"My daughter!" he added, "you have fallen into great disorders of living; but can I offer the Lord a heart as simple as yours? Would I were sure!"

She climbed lightly into the cart. And there, throwing out her bosom and proudly lifting her girlish head, she cried "Vive le Roi!"

She made a little sign to Brotteaux to show him there was a vacant place beside her. Brotteaux helped the Barnabite to get in and came and placed himself between the monk and the simple-hearted girl.

"Sir," said the Père Longuemare to the Epicurean philosopher, "I ask you a favour; this God in whom you do not yet believe, pray to Him for me. It is far from sure you are not nearer to Him than I am myself; a moment can decide this. A second, and you may be called by the Lord to be His highly favoured son. Sir, pray for me."

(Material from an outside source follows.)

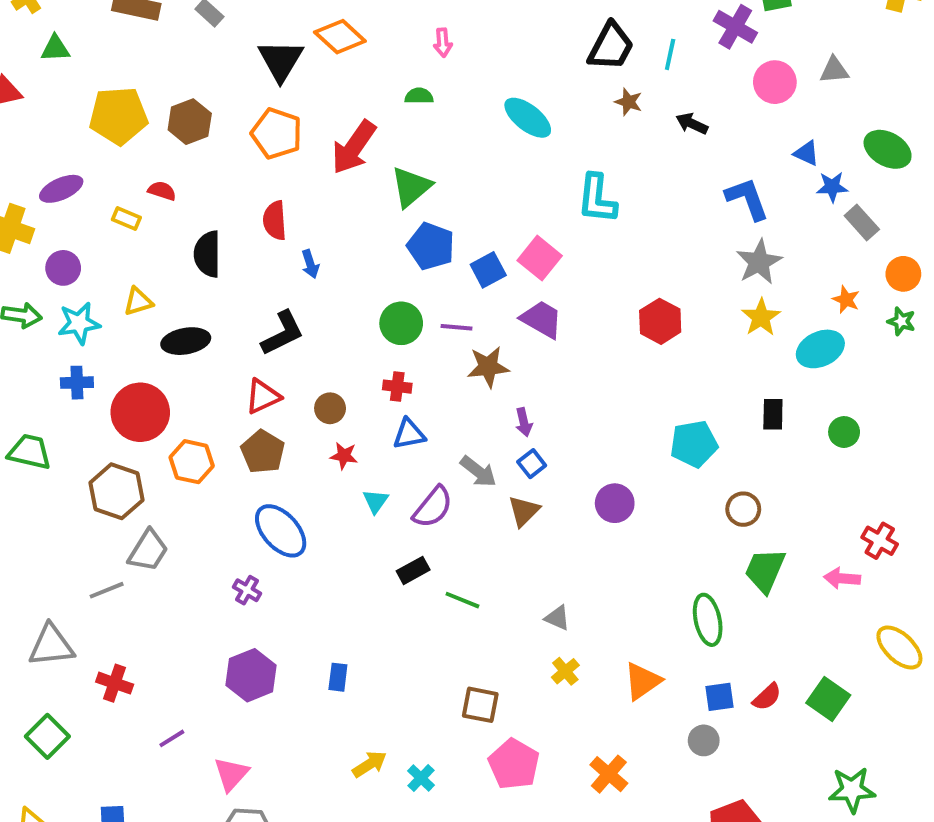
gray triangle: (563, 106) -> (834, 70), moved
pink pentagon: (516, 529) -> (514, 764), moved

While the wheels were grinding over the pavement of the long Faubourg Antoine, the monk was busy, with heart and lips, reciting the prayers of the dying. Brotteaux's mind was fixed on recalling the lines of the poet of nature: Sic ubi non erimus.... Bound as he was and shaken in the vile, jolting cart, he preserved his calm and even showed a certain solicitude to maintain an easy posture. At his side, Athenaïs, proud to die like the Queen of France, surveyed the crowd with haughty looks, and the old financier, noting as a connoisseur the girl's white bosom, was filled with regret for the light of day.


XXV

hile the carts, escorted by gendarmes, were rumbling along on their way to the Place du Trône Renversé, carrying to their death Brotteaux and his "accomplices," Évariste sat pensive on a bench in the garden of the Tuileries. He was waiting for Élodie. The sun, nearing its setting, shot its fiery darts through the leafy chestnuts. At the gate of the garden, Fame on her winged horse blew her everlasting trumpet. The newspaper hawkers were bawling the news of the great victory of Fleurus.

"Yes," thought Gamelin, "victory is ours. We have paid full price for it."